> Andrew Nance wrote:
>
> | It is hard to estimate but somewhere around 750 Kbps to 1.5 Mbps total
> | bandwidth.
>
> Almost anything fairly modern (ie: Pentium-class PCI based system) 
> should be
> able to handle this kind of bandwidth.  Even 486 based systems with EISA
> cards (should you actually be able to find one) could probably move this
> much data around.
> - --
> Charles Steinkuehler

On a Soekris net4801 with Bering 1.2 using a 100Mb/s switch and a 
8Mb/s cable modem I calculated almost 5Mb/s throughput on FTP. 
That is: 720MB CD transferred in 20 minutes == 36 MB in a minute 
== 0.6 MB in a second == 4.8 Mb/s.

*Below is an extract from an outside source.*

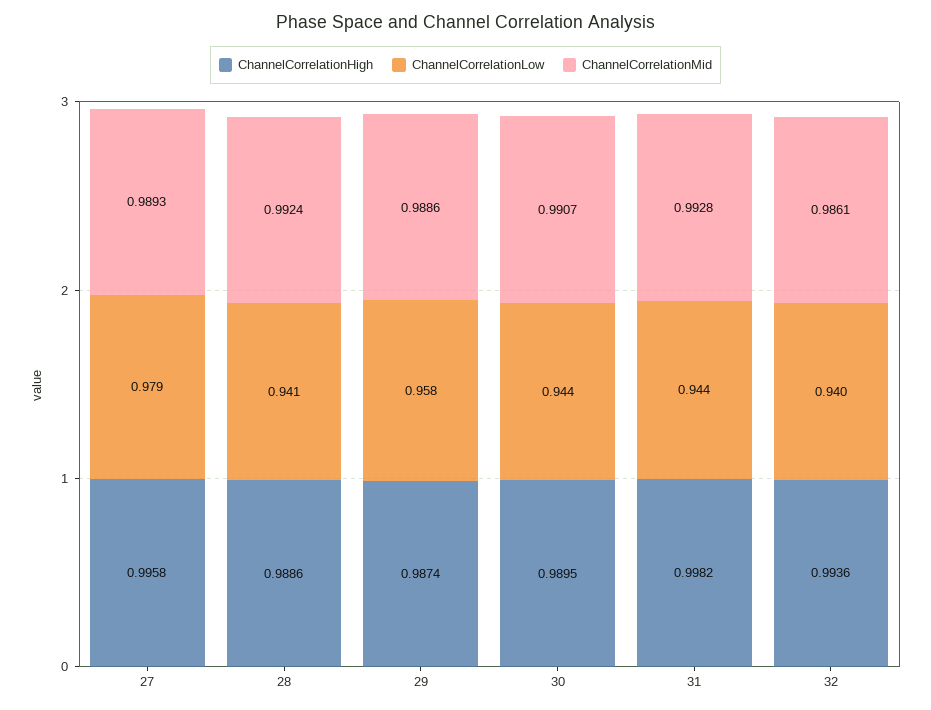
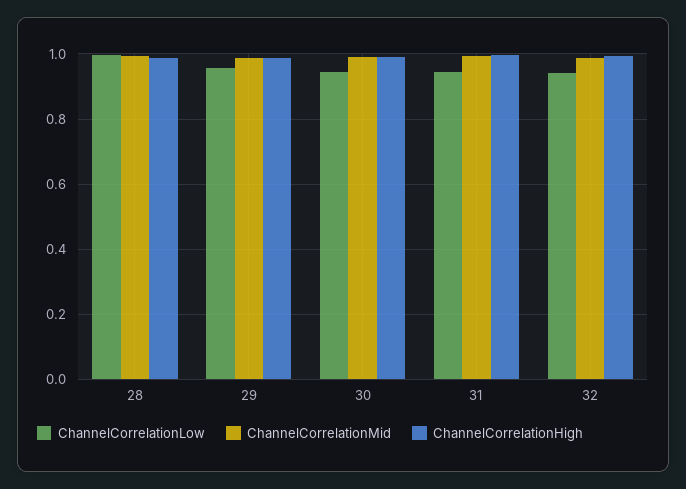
ChannelCorrelationHigh, 27: 0.9958 -> none
ChannelCorrelationLow, 27: 0.979 -> none
ChannelCorrelationMid, 27: 0.9893 -> none
ChannelCorrelationLow, 28: 0.941 -> 1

I guess a WRAP should 
behave close to this.

Not that this below is a very relevant piece of information since the 
packets were very big and packet count was low, but:

on the same Soekris wired with cross eth cables to one workstation 
on each side (no public connection) with 100Mb/s cards I fed the 
Soekris from one workstation with ping packets of 64Kbytes per 
second by increasing the number of simultaneous ping processes. 
On the target workstation I was observing the received throughput. I 
kept loading the Soekris/Bering with up to 42 streams, which makes 
roughly 42 Mb/s of bidirectional traffic. (1 packet sent per second; 
packet size 64KB * 8 = 512Kb; ping reply makes 2 x 512 Kb/s == 1 
Mb/s; 42 processes == 42 Mb/s).

More than 42 Mb/s produced a non-linear graph of the received 
traffic on the target workstation. 

Doing the same test on a commercial SOHO ethernet firewall/router 
caused the commercial router to colaps with overload at 4Mb/s, that 
is after the fourth simultaneous 64KB ping.